Die Debatte um städtische Kulturvermarktung geht weiter

Hamburg. Bei einem Abendblatt-Streitgespräch hatten Kunsthallen-Direktor Hubertus Gaßner, Thalia-Intendant Joachim Lux und Hamburgs Tourismus-Chef Dietrich von Albedyll Methoden und Schwerpunkte der städtischen Kulturvermarktung kontrovers diskutiert. Am Montag meldete sich nun Kultursenatorin Barbara Kisseler zu Wort: "Es bringt nichts, permanent die sogenannte Massenkultur und Hochkultur gegeneinander in Stellung zu bringen. Es gibt gute und bedeutende 'Massenkultur', wie es auch schlechte und weniger bedeutende Hochkultur gibt. Für die Stadt und ihr kulturelles Selbstverständnis ist es aber eminent wichtig, dass Kulturmarketing kulturelle Vielfalt bewirbt und nicht nur unter ökonomisch ausgerichteten Strategien funktioniert. Hier sind wir mit Hamburg Marketing (HMG) im regelmäßigen Austausch, dass der Scheinwerfer nicht nur auf die großen Musical-Bühnen gerichtet wird, sondern auch auf die bundesweit ausgezeichneten und renommierten Kultureinrichtungen."
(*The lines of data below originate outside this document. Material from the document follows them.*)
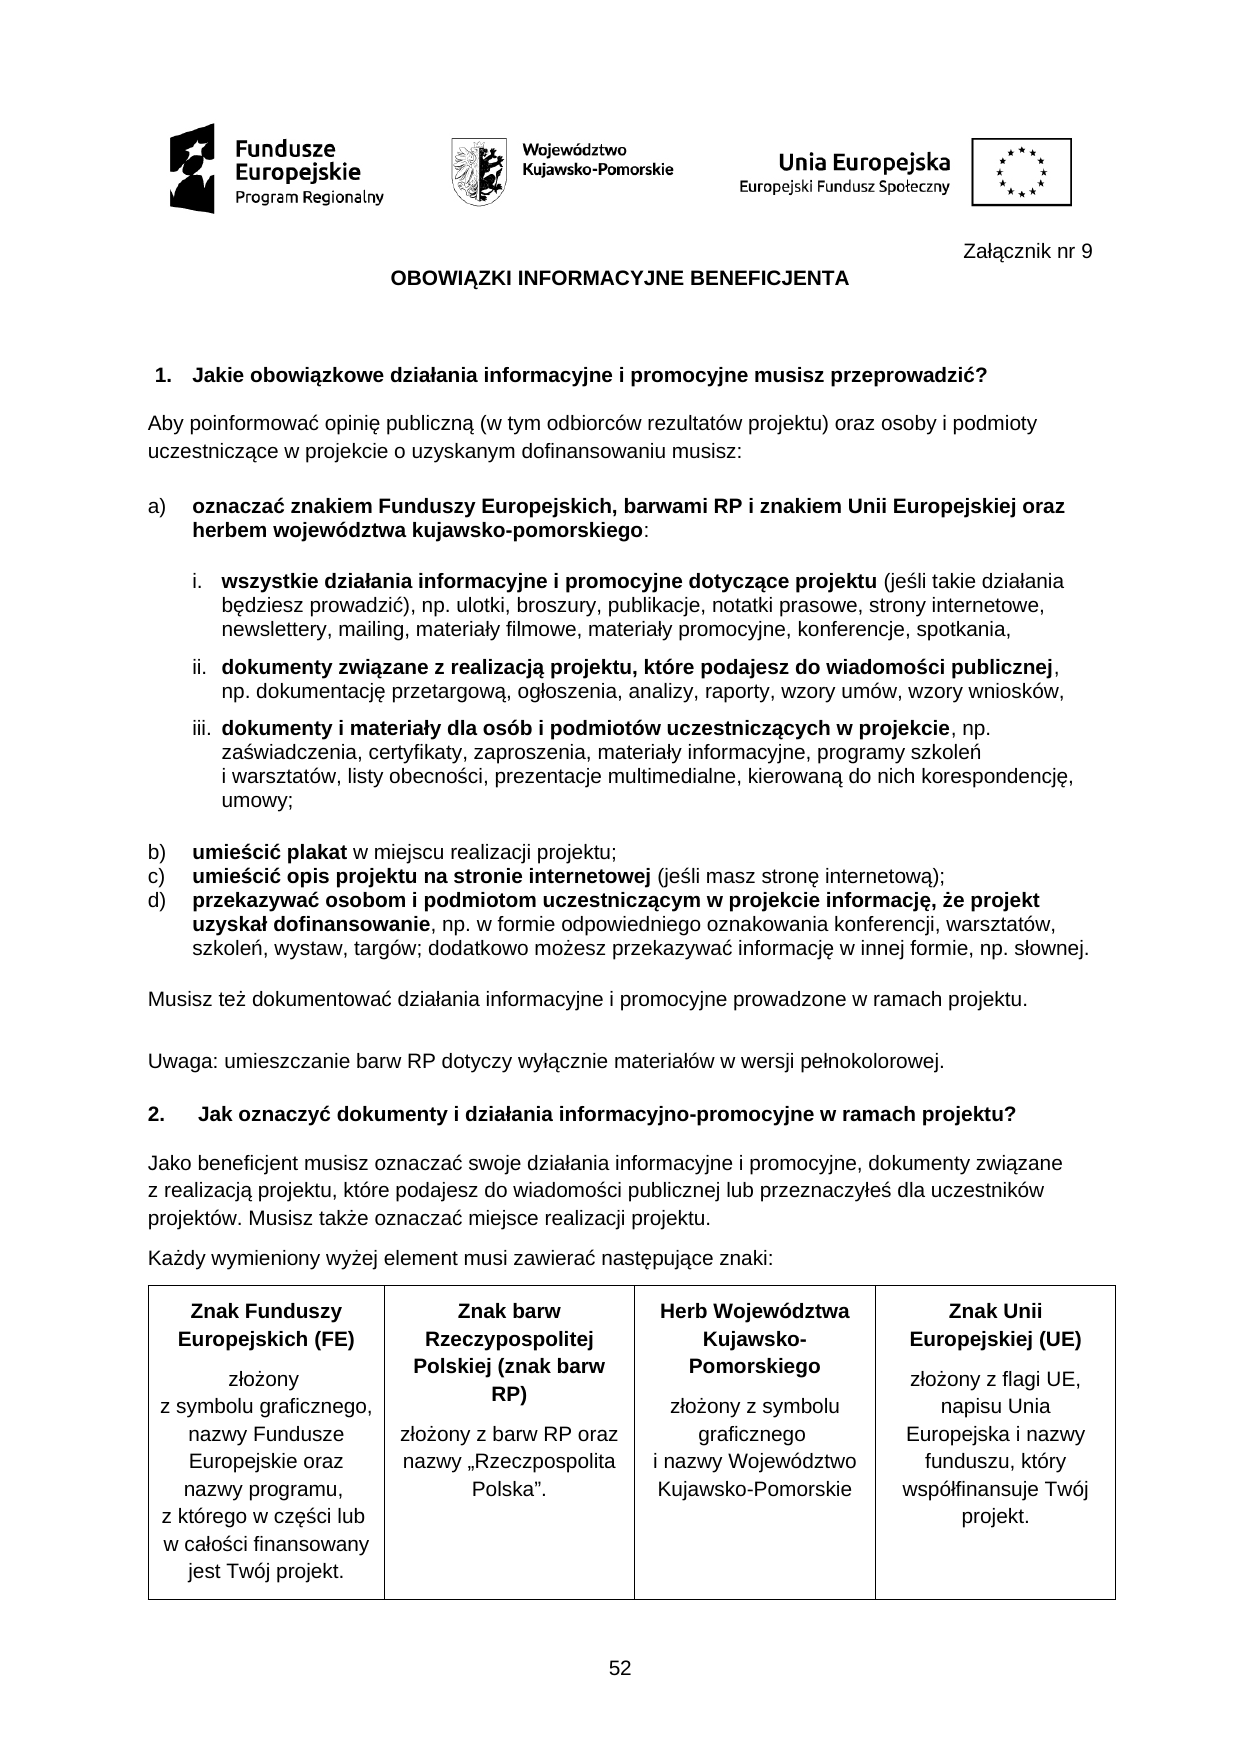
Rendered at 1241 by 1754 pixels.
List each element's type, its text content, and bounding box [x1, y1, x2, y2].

table_header Znak barw Rzeczypospolitej Polskiej (znak barw RP) złożony z barw RP oraz nazwy „Rzeczpospolita Polska”. [385, 1286, 634, 1599]
list umieścić plakat w miejscu realizacji projektu; [148, 839, 1093, 863]
text Załącznik nr 9 [148, 235, 1093, 262]
list umieścić opis projektu na stronie internetowej (jeśli masz stronę internetową); [148, 863, 1093, 887]
list wszystkie działania informacyjne i promocyjne dotyczące projektu (jeśli takie działania będziesz prowadzić), np. ulotki, broszury, publikacje, notatki prasowe, strony internetowe, newslettery, mailing, materiały filmowe, materiały promocyjne, konferencje, spotkania, [192, 569, 1093, 641]
text Uwaga: umieszczanie barw RP dotyczy wyłącznie materiałów w wersji pełnokolorowej. [148, 1049, 1093, 1073]
list Jak oznaczyć dokumenty i działania informacyjno-promocyjne w ramach projektu? [148, 1101, 1093, 1125]
table_header Herb Województwa Kujawsko-Pomorskiego złożony z symbolu graficznego i nazwy Województwo Kujawsko-Pomorskie [635, 1286, 875, 1599]
text OBOWIĄZKI INFORMACYJNE BENEFICJENTA [148, 266, 1093, 290]
text Każdy wymieniony wyżej element musi zawierać następujące znaki: [148, 1245, 1093, 1269]
table_header Znak Unii Europejskiej (UE) złożony z flagi UE, napisu Unia Europejska i nazwy funduszu, który współfinansuje Twój projekt. [876, 1286, 1115, 1599]
list przekazywać osobom i podmiotom uczestniczącym w projekcie informację, że projekt uzyskał dofinansowanie, np. w formie odpowiedniego oznakowania konferencji, warsztatów, szkoleń, wystaw, targów; dodatkowo możesz przekazywać informację w innej formie, np. słownej. [148, 887, 1093, 959]
list dokumenty związane z realizacją projektu, które podajesz do wiadomości publicznej, np. dokumentację przetargową, ogłoszenia, analizy, raporty, wzory umów, wzory wniosków, [192, 654, 1093, 702]
picture [147, 100, 1093, 235]
list Jakie obowiązkowe działania informacyjne i promocyjne musisz przeprowadzić? [154, 363, 1093, 387]
list oznaczać znakiem Funduszy Europejskich, barwami RP i znakiem Unii Europejskiej oraz herbem województwa kujawsko-pomorskiego: [148, 493, 1093, 541]
list dokumenty i materiały dla osób i podmiotów uczestniczących w projekcie, np. zaświadczenia, certyfikaty, zaproszenia, materiały informacyjne, programy szkoleń i warsztatów, listy obecności, prezentacje multimedialne, kierowaną do nich korespondencję, umowy; [192, 716, 1093, 812]
table_header Znak Funduszy Europejskich (FE) złożony z symbolu graficznego, nazwy Fundusze Europejskie oraz nazwy programu, z którego w części lub w całości finansowany jest Twój projekt. [149, 1286, 384, 1599]
text Jako beneficjent musisz oznaczać swoje działania informacyjne i promocyjne, dokumenty związane z realizacją projektu, które podajesz do wiadomości publicznej lub przeznaczyłeś dla uczestników projektów. Musisz także oznaczać miejsce realizacji projektu. [148, 1150, 1093, 1229]
text Musisz też dokumentować działania informacyjne i promocyjne prowadzone w ramach projektu. [148, 987, 1093, 1011]
text Aby poinformować opinię publiczną (w tym odbiorców rezultatów projektu) oraz osoby i podmioty uczestniczące w projekcie o uzyskanym dofinansowaniu musisz: [148, 411, 1093, 462]
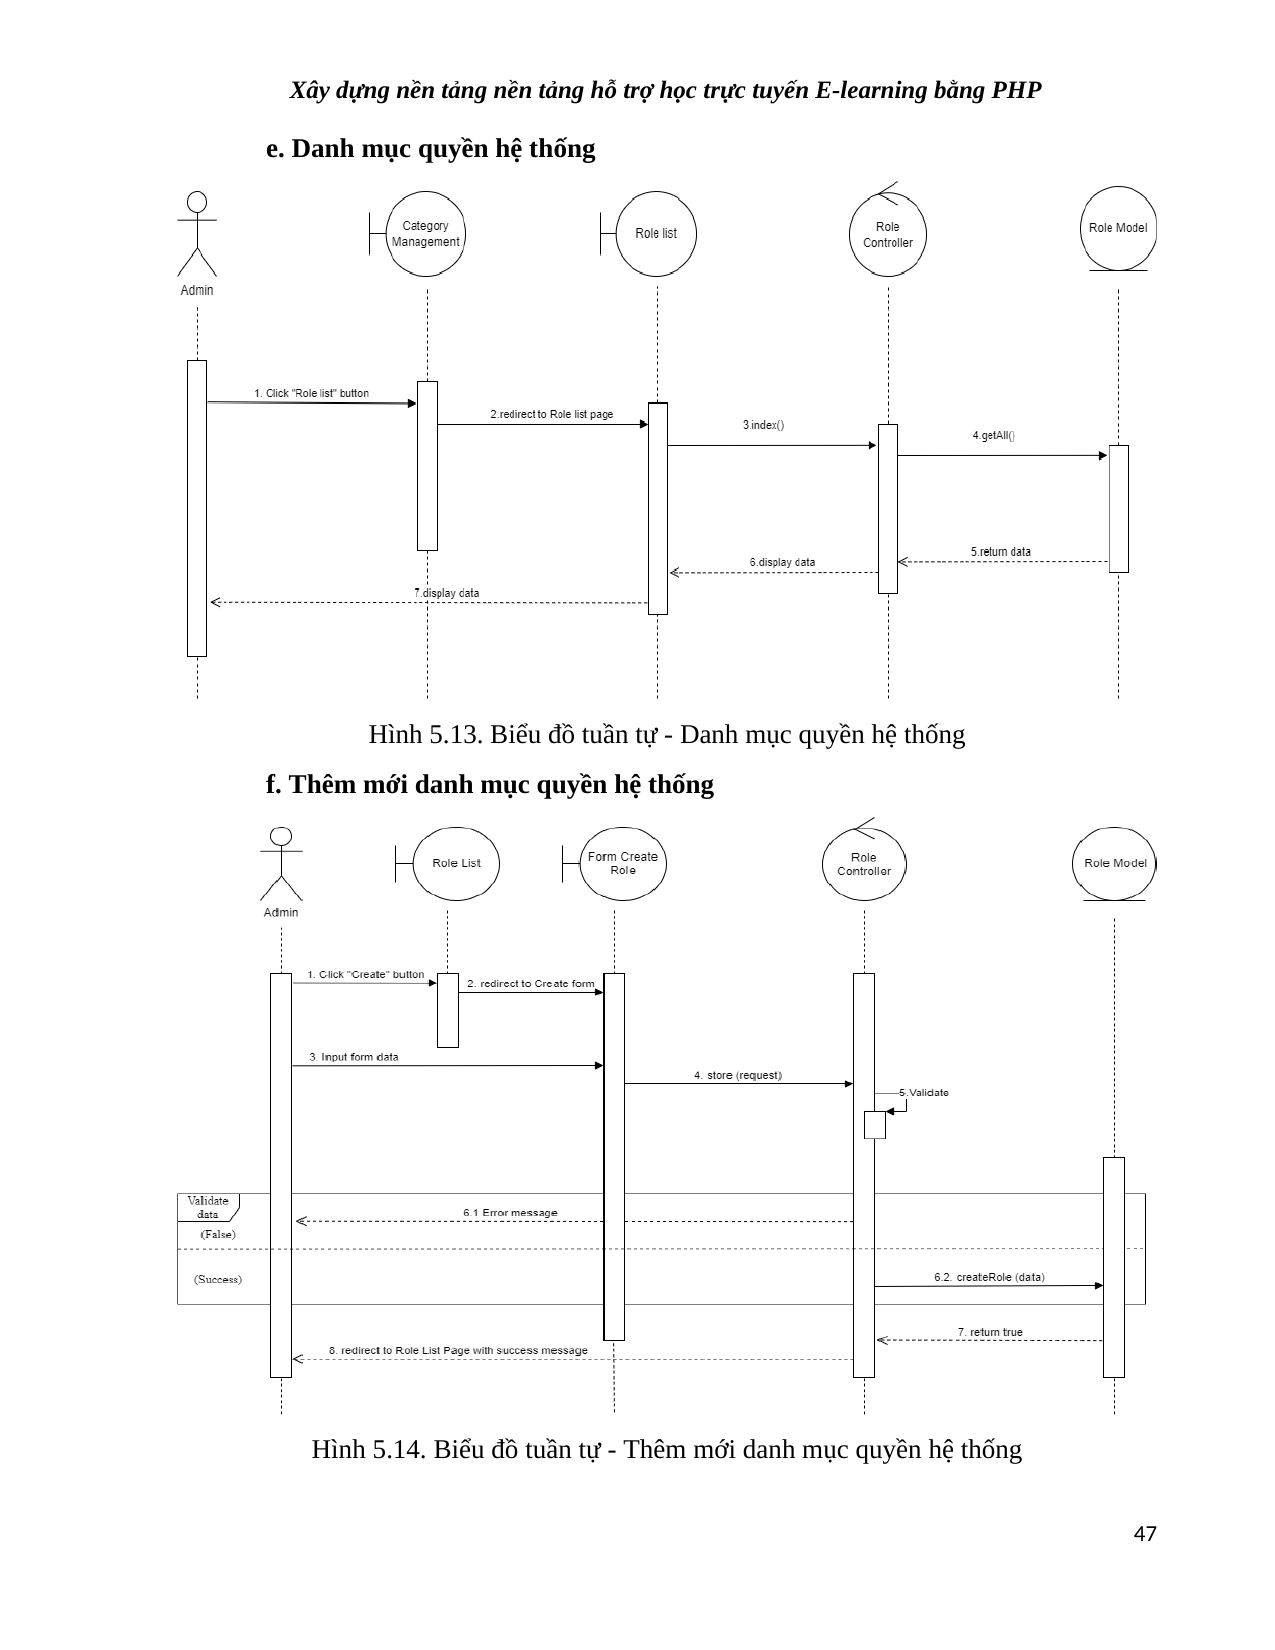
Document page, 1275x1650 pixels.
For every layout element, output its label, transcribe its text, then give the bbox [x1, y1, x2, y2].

picture [177, 181, 1157, 701]
picture [177, 817, 1157, 1415]
text f. Thêm mới danh mục quyền hệ thống [177, 768, 1157, 799]
text e. Danh mục quyền hệ thống [177, 132, 1157, 163]
text Hình 5.13. Biểu đồ tuần tự - Danh mục quyền hệ thống [177, 718, 1157, 749]
text Hình 5.14. Biểu đồ tuần tự - Thêm mới danh mục quyền hệ thống [177, 1433, 1157, 1464]
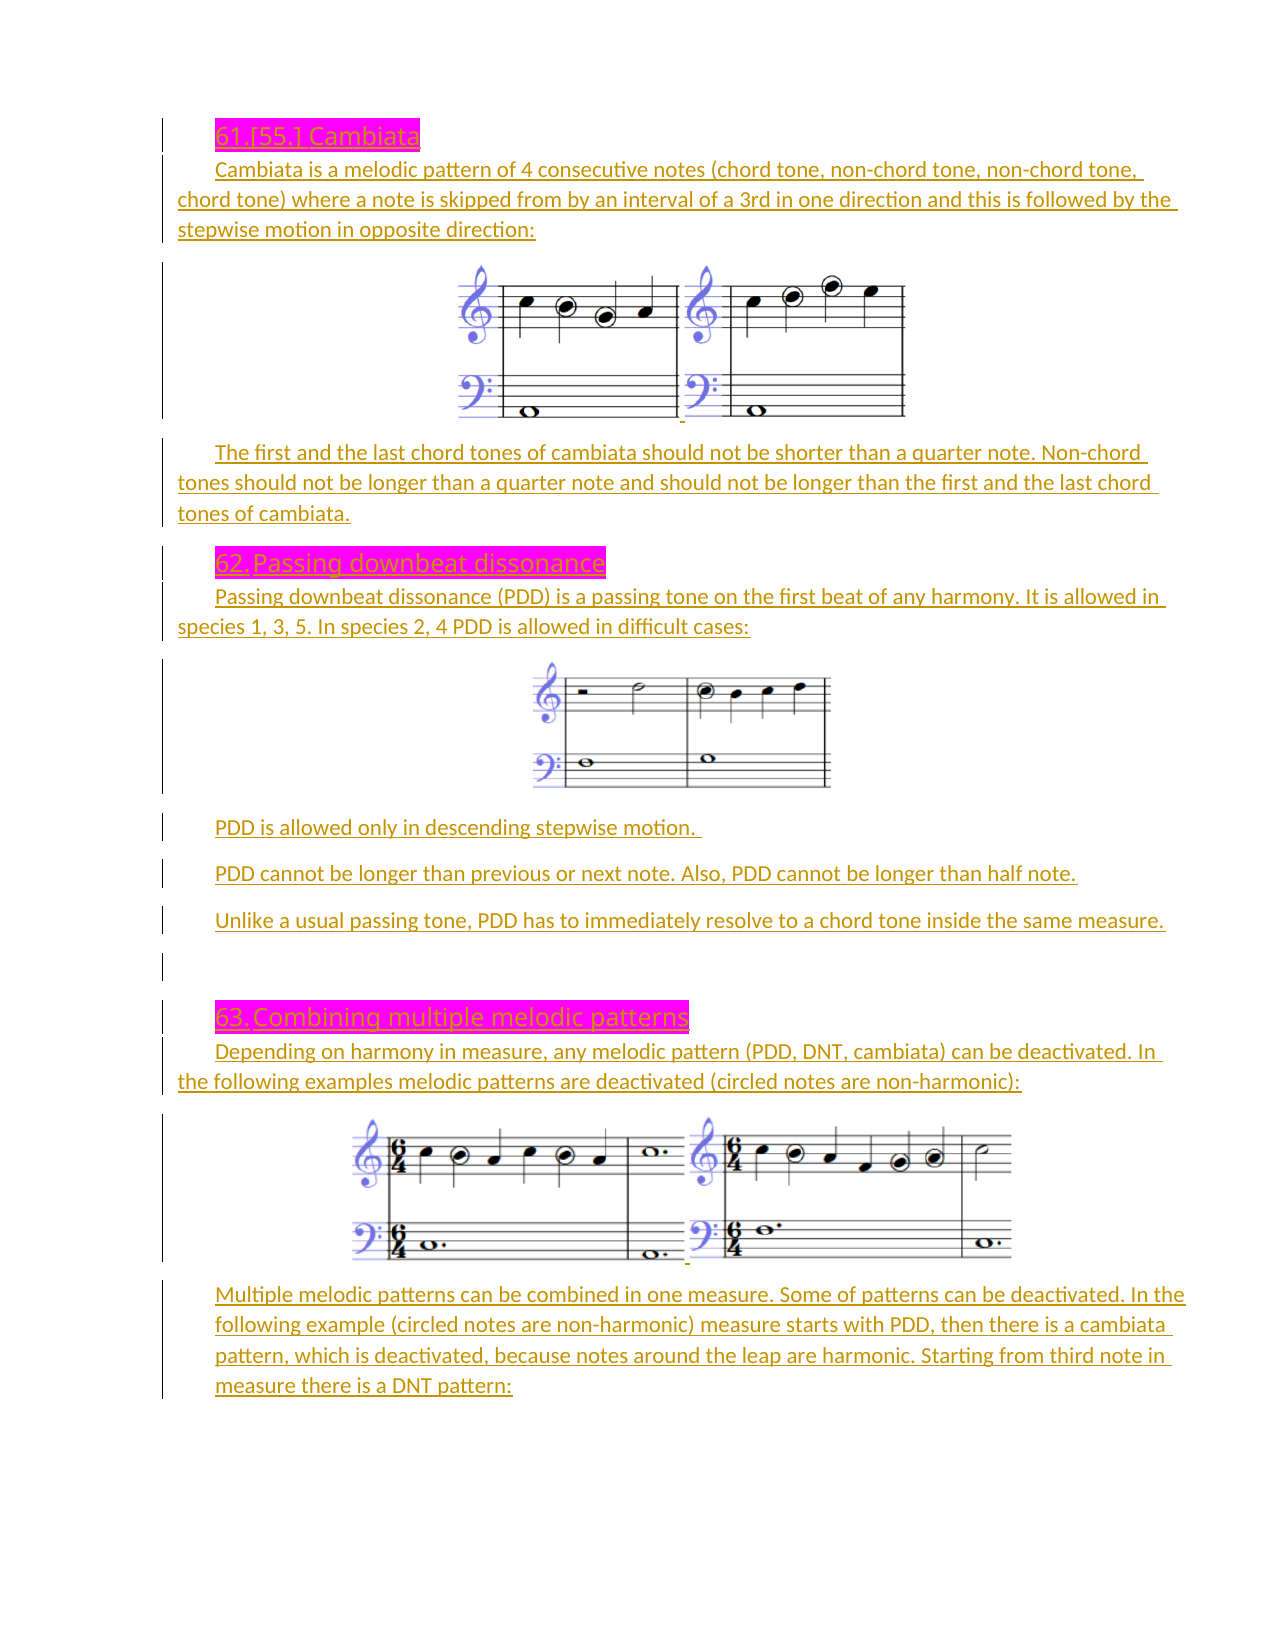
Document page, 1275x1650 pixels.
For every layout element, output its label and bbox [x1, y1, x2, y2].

picture [352, 1115, 685, 1262]
picture [684, 263, 906, 420]
picture [532, 659, 831, 794]
picture [458, 262, 680, 420]
picture [689, 1113, 1012, 1262]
Für Kampnagel-Intendantin Amelie Deuflhard ist es "ermutigend, dass es seit etwa einem Jahr eine vorsichtige Bewegung von HMG und Hamburg Tourismus (HHT) gibt, Hochkultur, internationale Performance, Theater und Tanztheater sowie große Ausstellungen zu vermarkten und nicht mit Populärkultur, Musicals und dem Hafen für Hamburg zu werben. Wenn Hamburg das flirrende Image einer internationalen Metropole aufbauen will, müssen die jungen Kunst-, Tanz- und Theaterszenen sowie subkulturelle Bewegungen ebenso zu Aushängeschildern des Stadtmarketings werden wie internationale Neu- und Großproduktionen, internationale Tourneen und die Größen aus der Musik- und Clubszene. Hamburg ist viel cooler und innovativer, als es Auswärtige wahrnehmen. Gut, dass in Zukunft auch dieses Image in die Welt getragen werden soll. Erste kleine Schritte in diese Richtung sind getan."

Der Standpunkt von Christoph Twickel, Mitverfasser des 2009 veröffentlichten "Not in Our Name, Marke Hamburg"-Manifests, ist ein ganz anderer: "Mag sein, dass Touristen nach Hamburg strömen, um sich globalisierte Musicals, Cruise-Days, Motorrad- oder Schlager-Paraden oder anderen Entertainment-Junk anzuschauen. Von mir aus. Aber warum sich die öffentliche Hand als Werbegehilfin für solche Events hergibt, habe ich noch nie verstanden. Dass HHT und HMG das als Konzept ,Stärken stärken' verkaufen, ist eine intellektuelle Beleidigung und hat mit Kulturförderung nichts zu tun. Ich verstehe den Ärger der Kulturinstitutionen über die Mittelverschwendung - natürlich ist ein Museum oder ein Theater mehr auf Unterstützung für Öffentlichkeitsarbeit angewiesen als ein Entertainment-Multi, der sich Medienpräsenz kauft und diese Unkosten in die Tickets einpreist. ,König der Löwen' oder ,Rocky' haben mit der Hamburger Kulturlandschaft nichts zu schaffen, das sind globalisierte Produkte, die mit der Stadt, in der sie verkauft werden, etwa soviel zu tun haben wie die Colaflasche mit dem Supermarktregal, in dem sie steht."